Two months of heedless pleasure uninterrupted by a single moment of unpleasantness. From the second week, Karim would put what he called “the weekly gift” on a plate in the kitchen and she’d take it without saying
anything. She’d take it as though she weren’t taking it, in exactly the same way as, in bed, she took as though she were giving. Karim felt no regret about the gift: it was her due as maid and mistress.

Her sudden disappearance, however, caused him anxiety. Suddenly she’d disappeared and she didn’t phone. Karim waited a week before asking his brother about her and the answer only made things more mysterious: “Forget Ghazala. Tomorrow I’ll send you a better maid. Don’t worry about it.”

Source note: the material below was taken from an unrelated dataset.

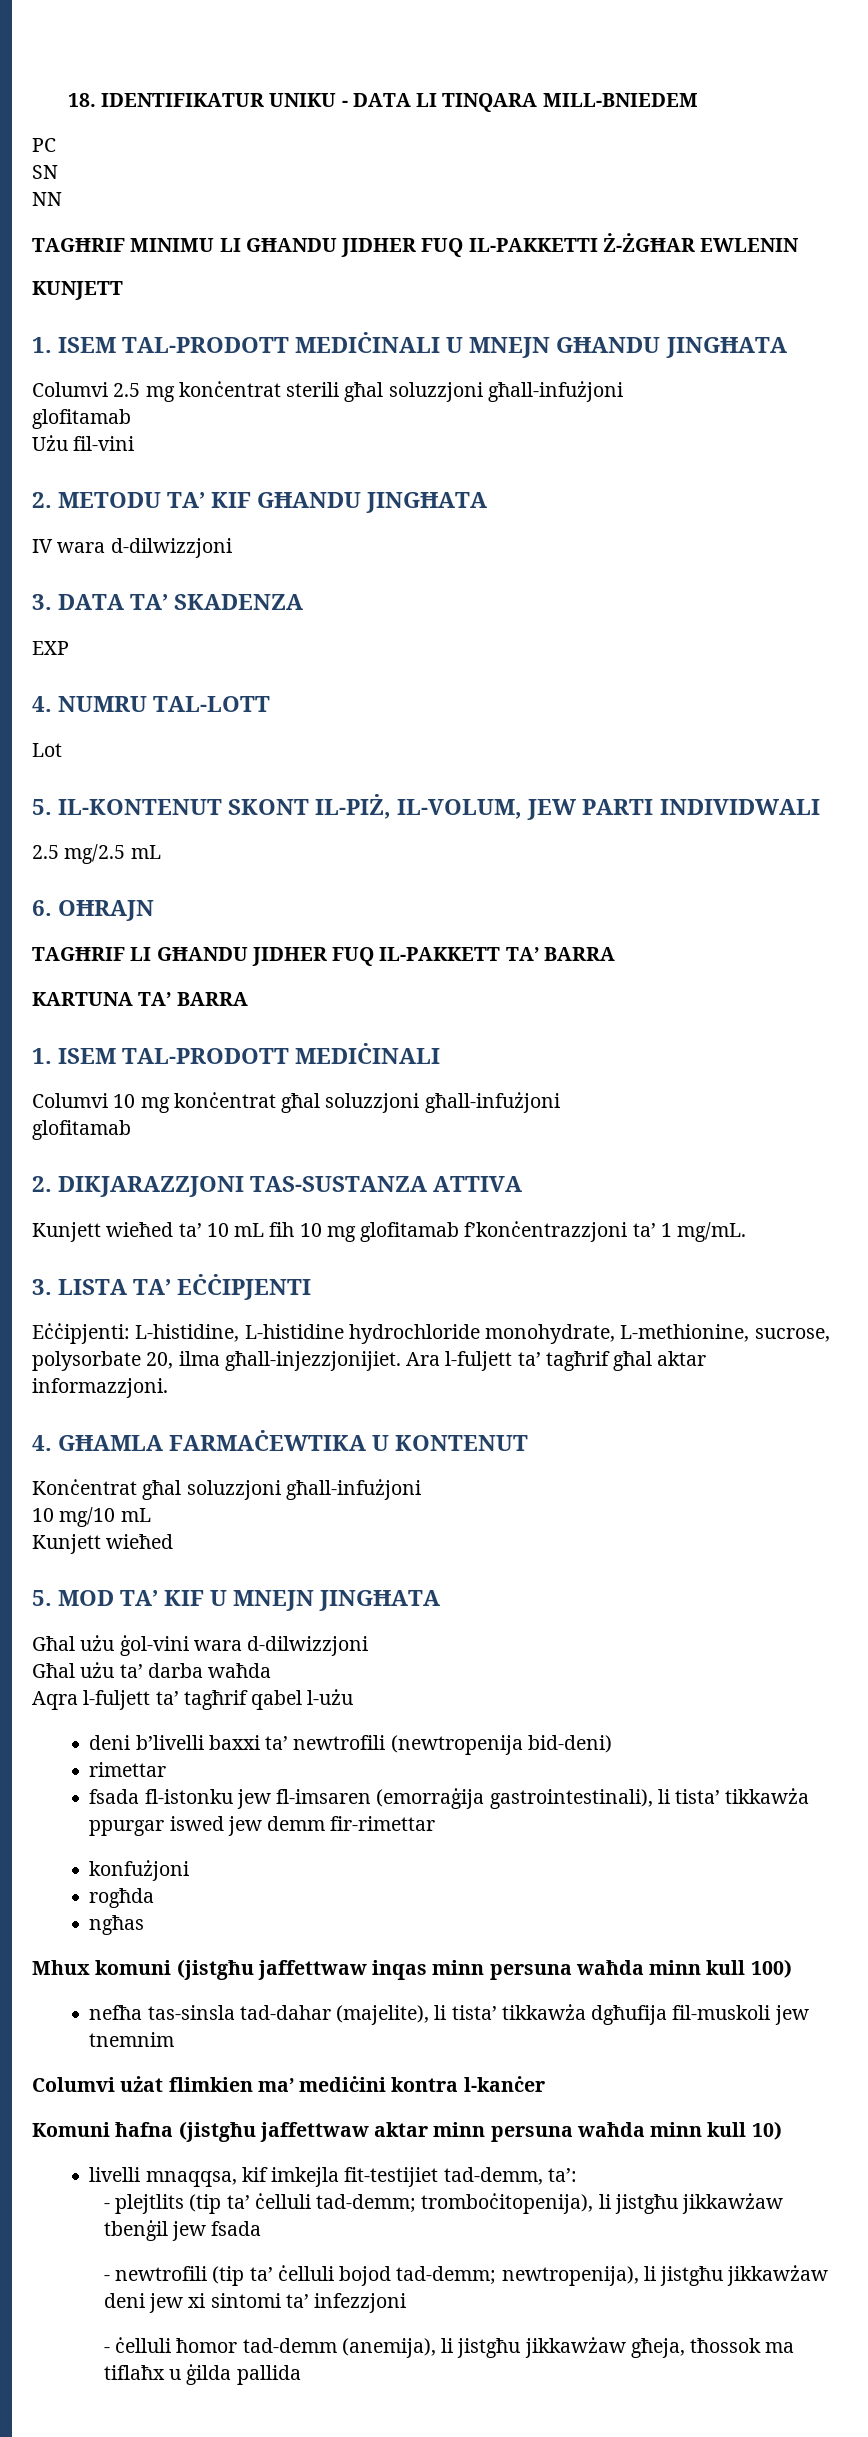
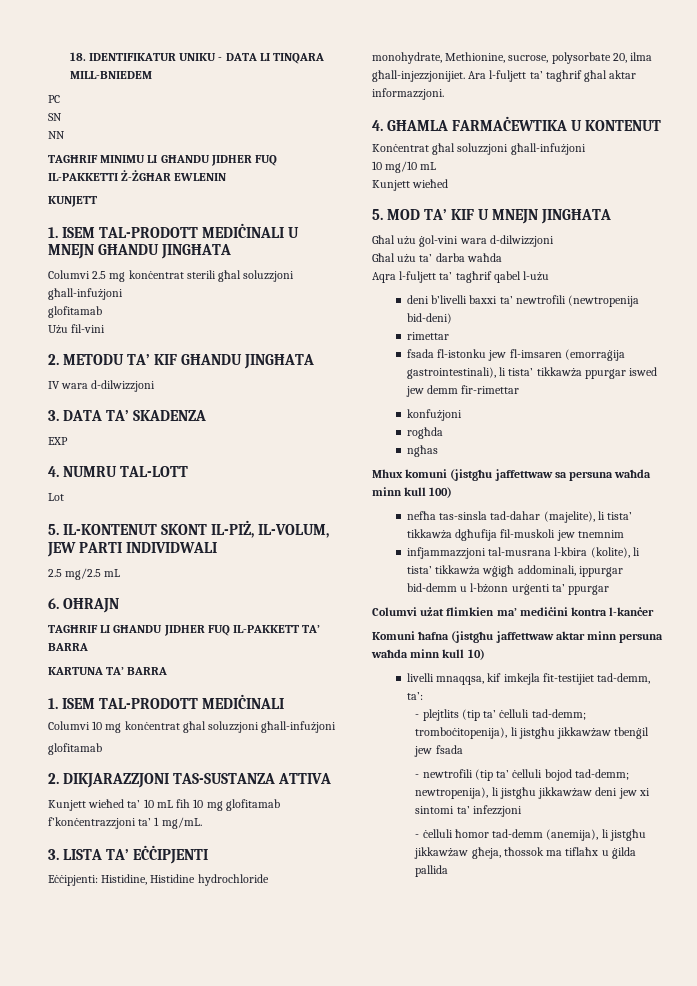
[135,1324,344,1342] L-histidine, L-histidine -> [101,874,196,885] Histidine, Histidine
[620,1324,750,1342] L-methionine, -> [445,52,506,63] Methionine,
[372,1960,485,1980] inqas minn -> [554,472,567,478] sa
(175, 2039) none -> [406,547,640,559] [406,565,623,577] [406,583,610,595] // infjammazzjoni tal-musrana l-kbira (kolite), li tista’ tikkawża wġigħ addominali, ippurgar bid-demm u l-bżonn urġenti ta’ ppurgar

“Why? What happened?” asked Karim.

“What happened happened,” answered his brother. “Why would you want to get involved? Tomorrow I’ll send you another woman to clean the apartment.”

At first Karim was afraid Ghazala had discovered he was having an affair with Muna. She must have known. She must surely have made herself a copy of the key: this woman who was such a strange combination of cunning and naïveté knew her own interests very well.